Your objective:
Write the entries out again in full and unchanged, dropping every image.

-- Data provided follows --

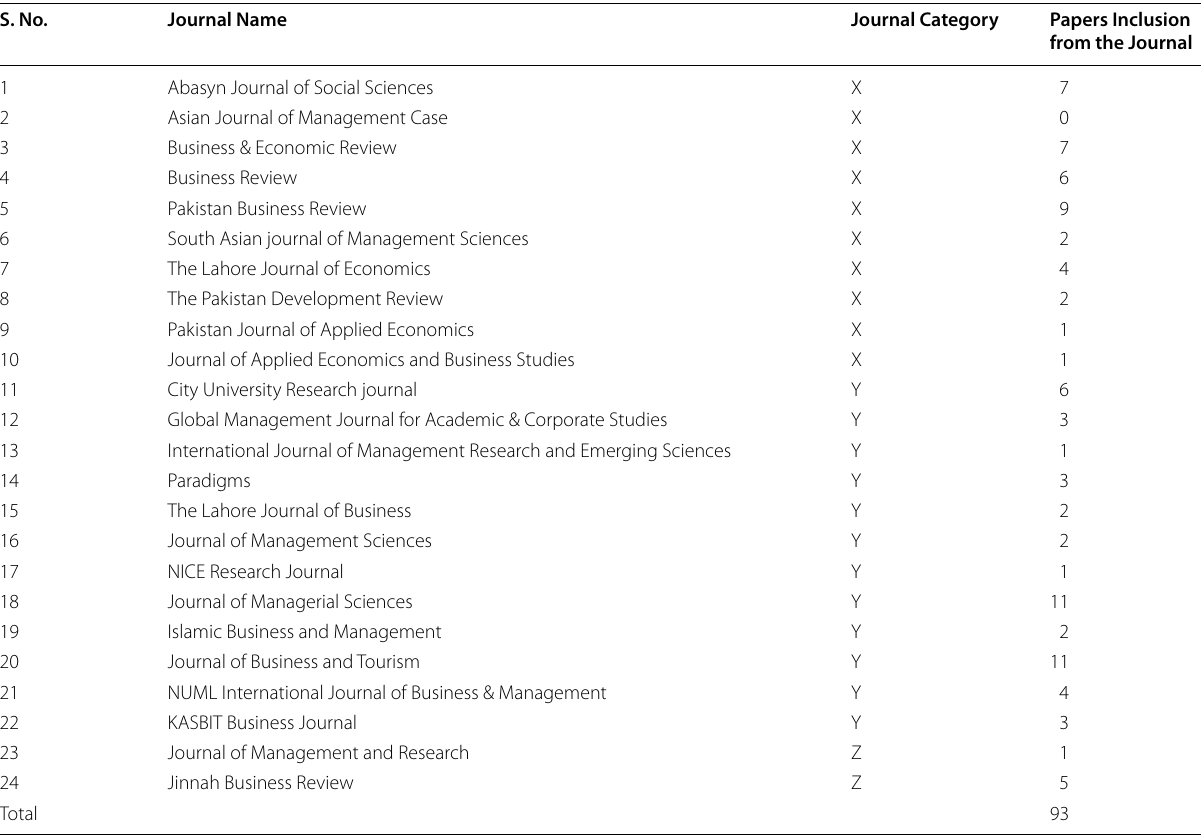
Table 2 HEC Recognized National Research Journals of Management Sciences & Economics List and Papers Taken for this Study S.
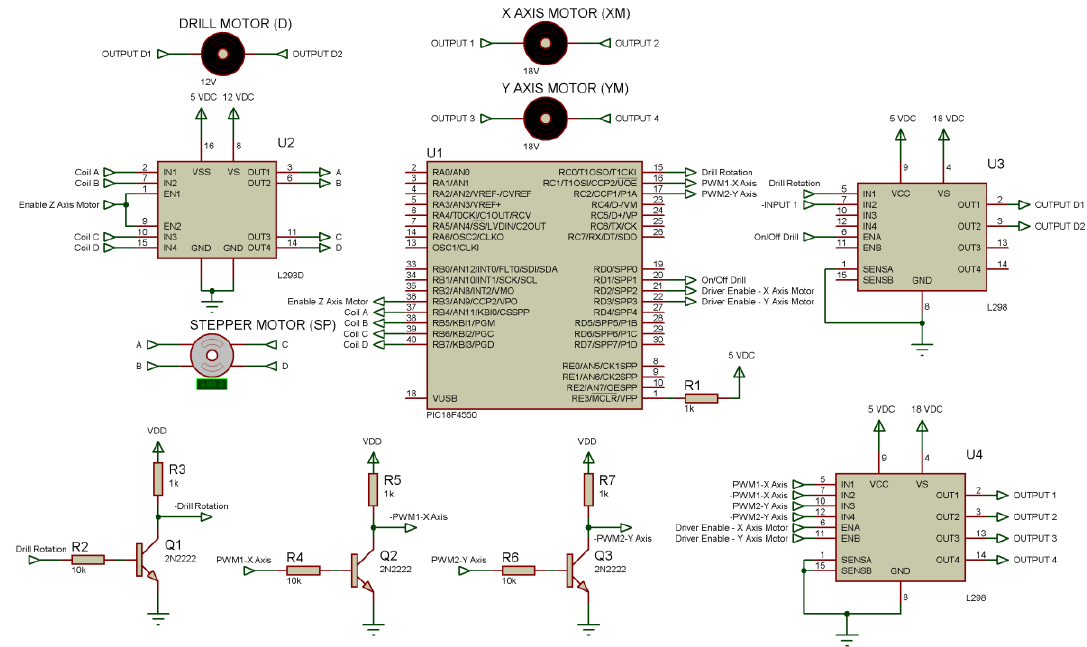
Figure 11. Schematic diagram of the power stage.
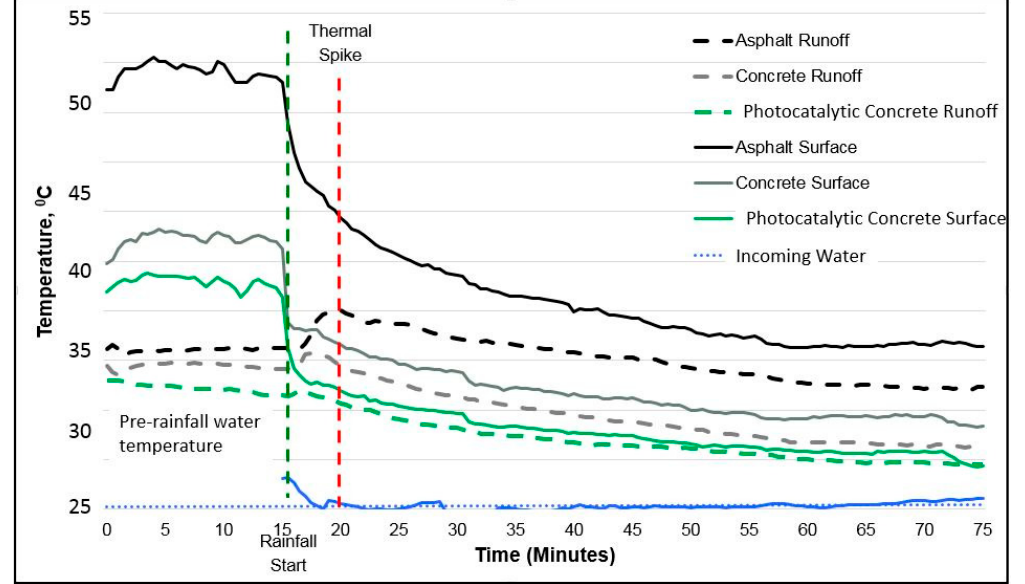
Figure 8. Average impervious surface and water temperatures by the thermal probe at the outdoor field study site, Auburn University, Auburn, Alabama, 2013. field study site, Auburn University, Auburn, Alabama,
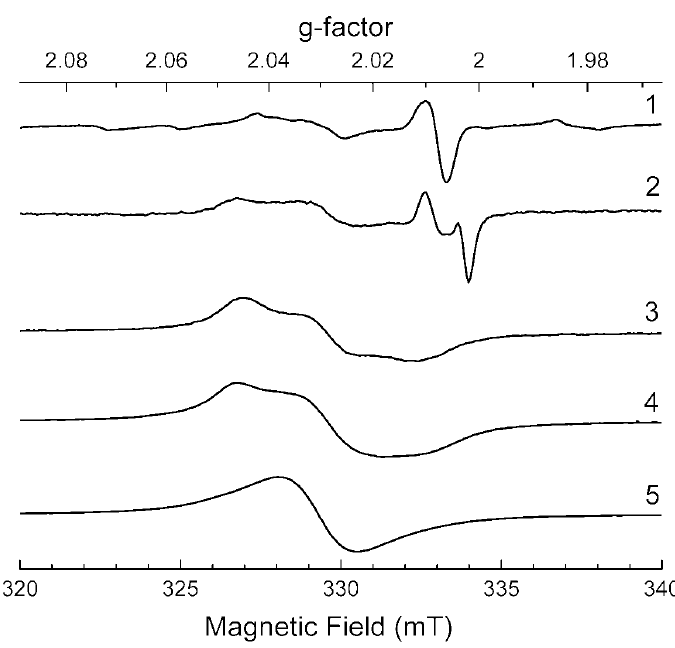
Figure 14. Room-temperature ESR spectra of: 1—LSh; 2—MD; 3—PH; 4—KL; 5—ZK.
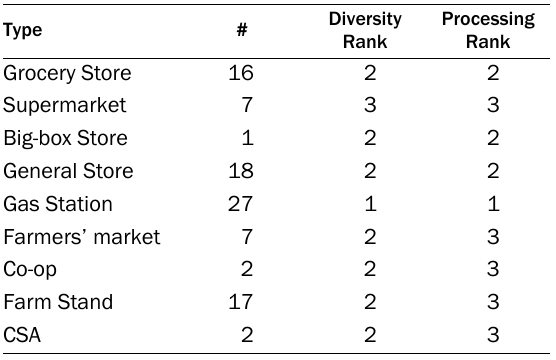
Table 2. Summary of Ranking Values Used To Reclassify Food Sources in Rutland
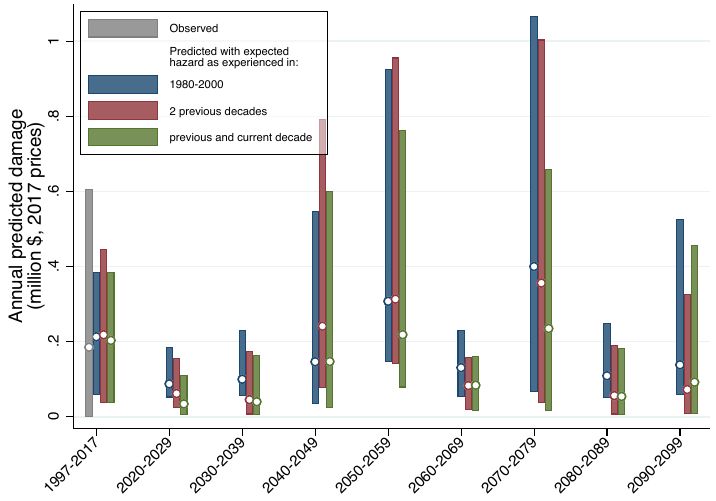
Figure 9. Annual flooding damage from 1997 to 2099 in the CRB. Observed and predicted damage in census blocks. Average levels and 95% confidence intervals computed over adaptation model calibration period, decades, and hazard expectation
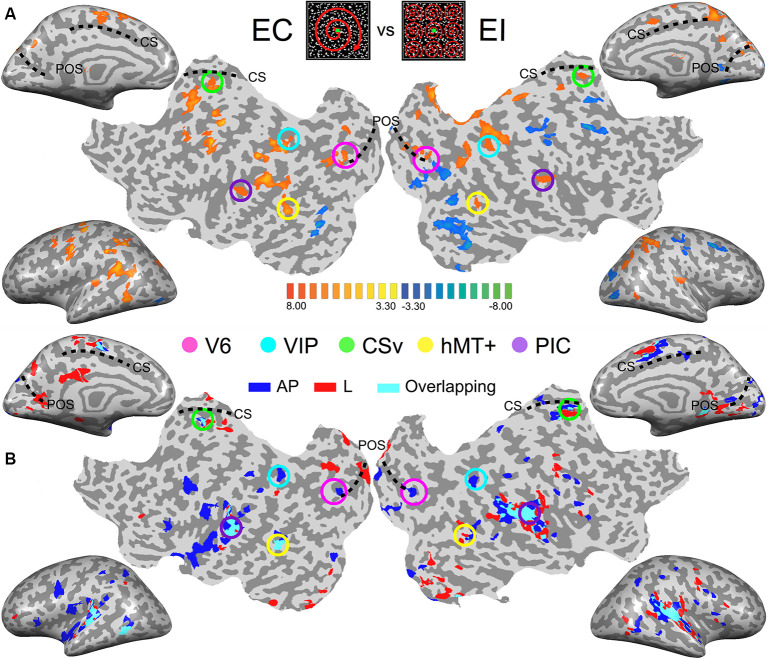
Images from the brain of one participant showing the key results. (Top-center patches) Egomotion-consistent (EC) and egomotion-inconsistent (EI) optic flow patterns used as localizers stimuli. (A) Contrast between the cortical responses recorded during the egomotion consistent (EC) vs. inconsistent (EI) optic flow conditions. Data are shown on inflated cortical surfaces and flat maps for the left and right hemispheres (p < 0.001, uncorrected). The positions of the parieto-occipital sulcus (POS) and cingulate sulcus (CS) are provided as anatomical landmarks. Colored circles outline the five Regions of Interest (ROIs) in this subject. (B) Responses during the galvanic stimulation (GVS) experiment for the same participant. Voxels whose activations were stronger during GVS conditions than during baseline were colored in blue (antero-posterior, AP), red (lateral, lat) and cyan (both) before being superimposed transparently on the inflated brain and flat maps.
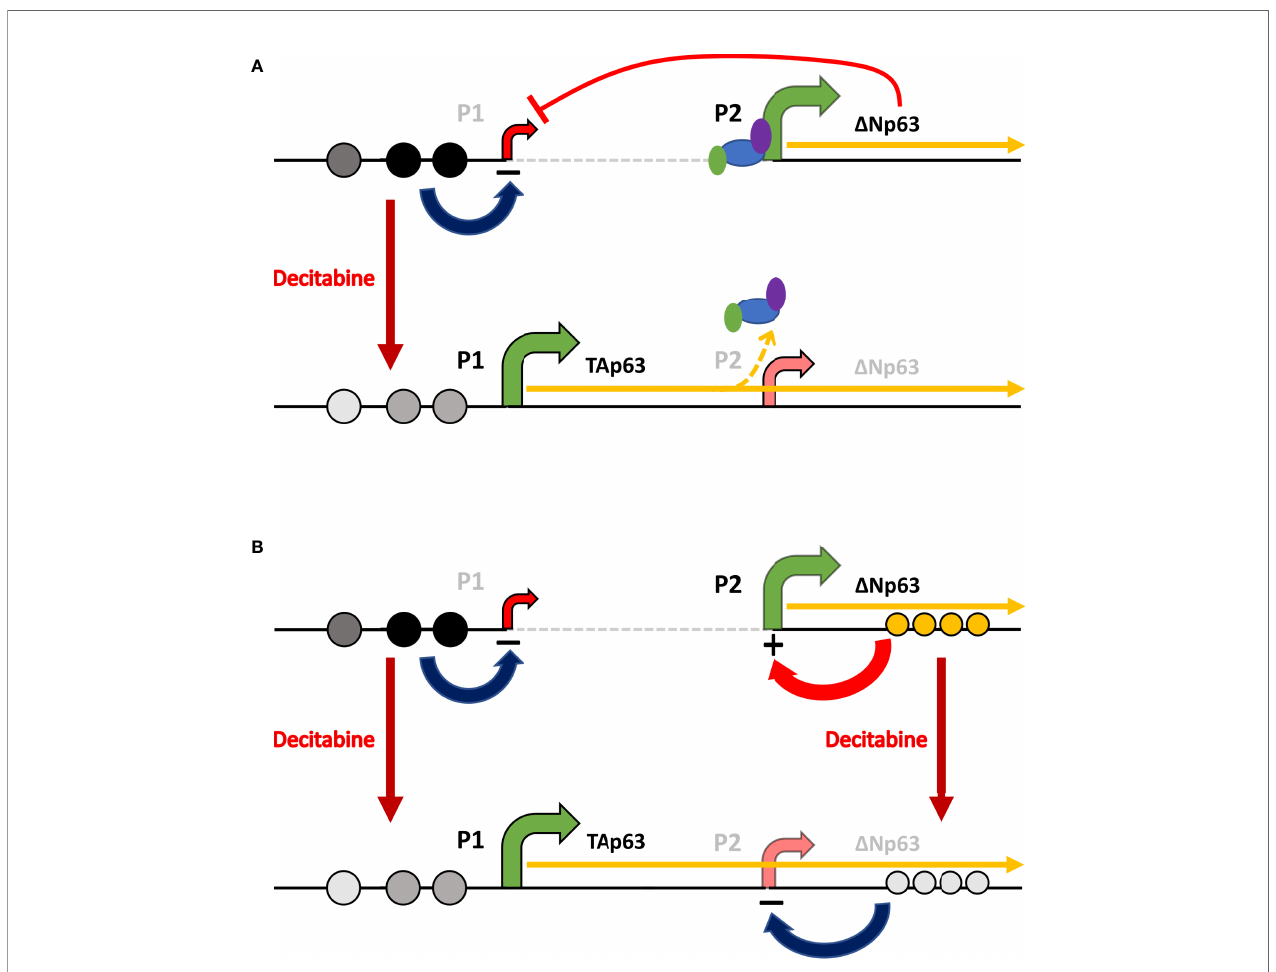
FIGURE 10 | Schematic of the potential mechanisms involved in reciprocal regulation of TAp63 and D Np63. (A) In squamous cells, where D Np63 is highly expressed from the P2 promoter, methylation of CpG sites (dark gray or black circles) at P1 inhibits TAP63 transcription and reduced methylation at these sites after decitabine (lighter gray circles) allows TAp63 production. As the TAP63 mRNA is elongated, it unavoidably transcribes through the P2 region thereby reducing transcription initiation at this site, perhaps by displacing transcription factors and RNA Polymerase II (colored ovals). (B) In addition, methylation/hydroxy-methylation within the gene body (orange circles) may activate D Np63 transcription, which is reduced after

-- Data provided concluded --

Final answer:
Table 2 HEC Recognized National Research Journals of Management Sciences & Economics List and Papers Taken for this Study S.
Figure 11. Schematic diagram of the power stage.
Figure 8. Average impervious surface and water temperatures by the thermal probe at the outdoor field study site, Auburn University, Auburn, Alabama, 2013. field study site, Auburn University, Auburn, Alabama,
Figure 14. Room-temperature ESR spectra of: 1—LSh; 2—MD; 3—PH; 4—KL; 5—ZK.
Table 2. Summary of Ranking Values Used To Reclassify Food Sources in Rutland
Figure 9. Annual flooding damage from 1997 to 2099 in the CRB. Observed and predicted damage in census blocks. Average levels and 95% confidence intervals computed over adaptation model calibration period, decades, and hazard expectation
Images from the brain of one participant showing the key results. (Top-center patches) Egomotion-consistent (EC) and egomotion-inconsistent (EI) optic flow patterns used as localizers stimuli. (A) Contrast between the cortical responses recorded during the egomotion consistent (EC) vs. inconsistent (EI) optic flow conditions. Data are shown on inflated cortical surfaces and flat maps for the left and right hemispheres (p < 0.001, uncorrected). The positions of the parieto-occipital sulcus (POS) and cingulate sulcus (CS) are provided as anatomical landmarks. Colored circles outline the five Regions of Interest (ROIs) in this subject. (B) Responses during the galvanic stimulation (GVS) experiment for the same participant. Voxels whose activations were stronger during GVS conditions than during baseline were colored in blue (antero-posterior, AP), red (lateral, lat) and cyan (both) before being superimposed transparently on the inflated brain and flat maps.
FIGURE 10 | Schematic of the potential mechanisms involved in reciprocal regulation of TAp63 and D Np63. (A) In squamous cells, where D Np63 is highly expressed from the P2 promoter, methylation of CpG sites (dark gray or black circles) at P1 inhibits TAP63 transcription and reduced methylation at these sites after decitabine (lighter gray circles) allows TAp63 production. As the TAP63 mRNA is elongated, it unavoidably transcribes through the P2 region thereby reducing transcription initiation at this site, perhaps by displacing transcription factors and RNA Polymerase II (colored ovals). (B) In addition, methylation/hydroxy-methylation within the gene body (orange circles) may activate D Np63 transcription, which is reduced after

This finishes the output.